# Pics of everyone



## Cozette (Jun 10, 2013)

Everyone is doing great


----------



## Haven (Sep 5, 2014)

Beautiful!

I love the set up you have for them, so busy and entertaining to keep them active and happy.


----------



## FaeryBee (May 9, 2011)

*Awwww, Mina, Gemma, Oliver and Cozette all look so healthy and happy!! It's always wonderful to see pictures of your lovely flock, Amber. *


----------



## CuteLittleBirdies (Sep 27, 2009)

*Your flock looks as gorgeous and happy as ever! I hope you have been doing well too Amber *


----------



## Cozette (Jun 10, 2013)

CuteLittleBirdies said:


> *Your flock looks as gorgeous and happy as ever! I hope you have been doing well too Amber *


Thank you! I have been going through some stuff, but don't we all? Nothing to complain about though, life is good.

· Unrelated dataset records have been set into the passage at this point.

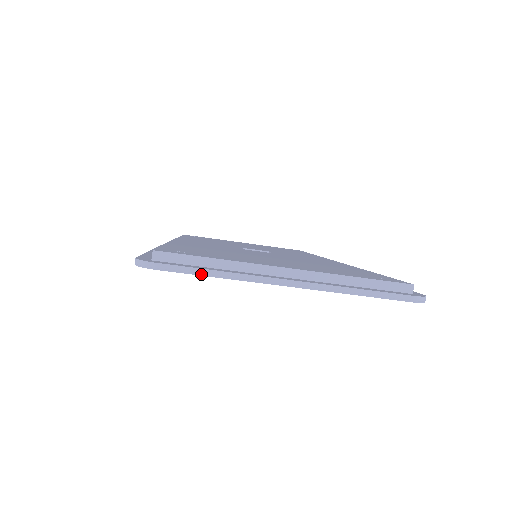
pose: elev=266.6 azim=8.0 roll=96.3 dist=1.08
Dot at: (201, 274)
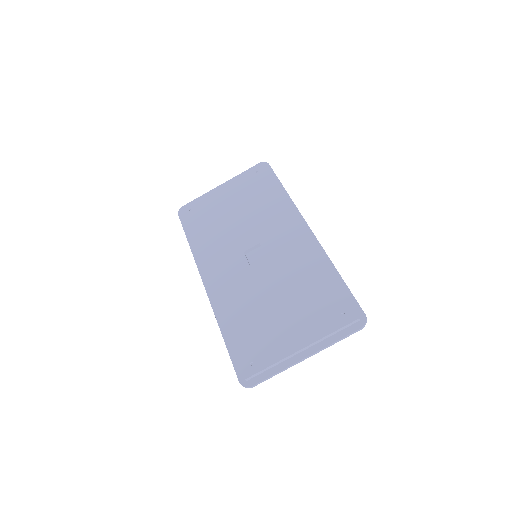
Dot at: occluded
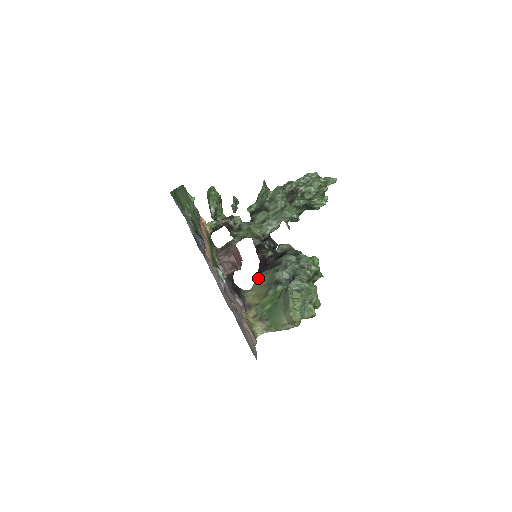
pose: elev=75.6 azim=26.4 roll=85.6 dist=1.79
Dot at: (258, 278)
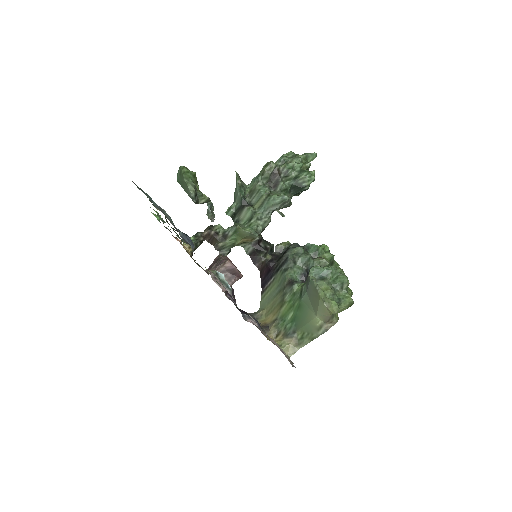
Dot at: (264, 292)
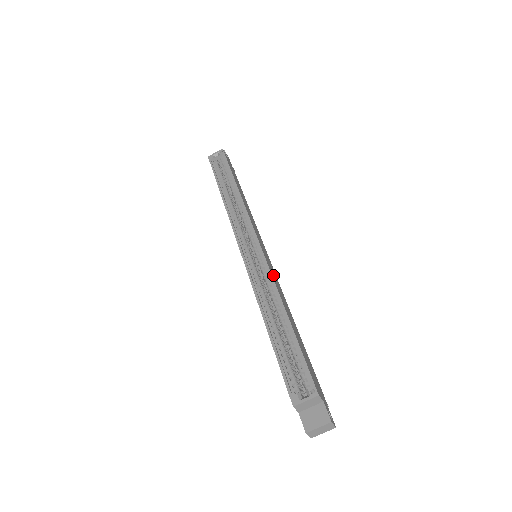
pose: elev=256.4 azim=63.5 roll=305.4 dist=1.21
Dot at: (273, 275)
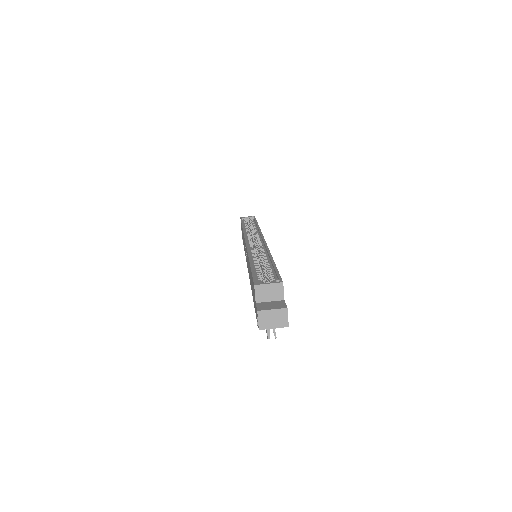
Dot at: occluded
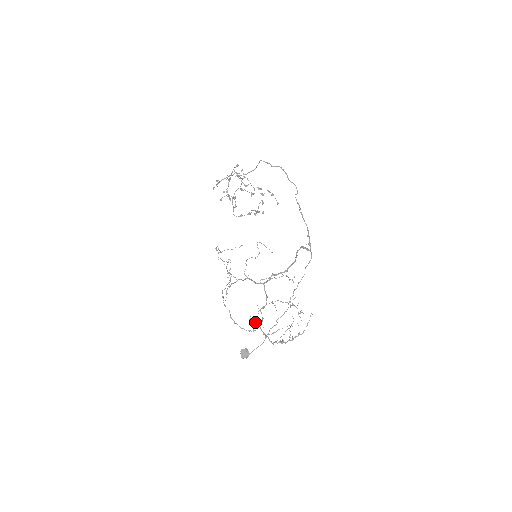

Especially with these guys around


----------



## JWKnight (May 24, 2014)

What kind of bird is the 2 pictures next to the last picture?


----------



## Cozette (Jun 10, 2013)

JWKnight said:


> What kind of bird is the 2 pictures next to the last picture?


Lineolated parakeet


----------



## JWKnight (May 24, 2014)

Cozette said:


> Lineolated parakeet


Wow.. awesome coloring... very pretty.


----------



## Mikey Did It (May 14, 2009)

LOVE your Linnie! Parrotlets as well. Beautiful set-up. Did you do the mural ? Lovely!


----------



## Cozette (Jun 10, 2013)

Thanks everyone, Mina is always the star looker since she joined us.


----------



## SkyBluesMommy (Jul 21, 2012)

Yay for pictures of Cozette and friends! Your birdies always look so happy.


----------



## Juhi (Jul 13, 2014)

Gorgeous flock. And I love your setup. So colourful. I wish I was a bird, I would have had a ball playing with all those things


----------



## Frankie'sFriend (Oct 20, 2012)

Lovely photos of your beauties. They are so gorgeous


----------



## aluz (Jul 24, 2011)

It's great to see your beautiful flock! I'm glad Cozette and Mina continue to be such good friends.


----------



## Cozette (Jun 10, 2013)

aluz said:


> It's great to see your beautiful flock! I'm glad Cozette and Mina continue to be such good friends.


Yes they have always gotten along fairly well. Why did you suspect it would change?


----------



## milipidi (Jan 23, 2013)

Such a gorgeous, happy flock. I really enjoy looking at your pics. Thanks for sharing


----------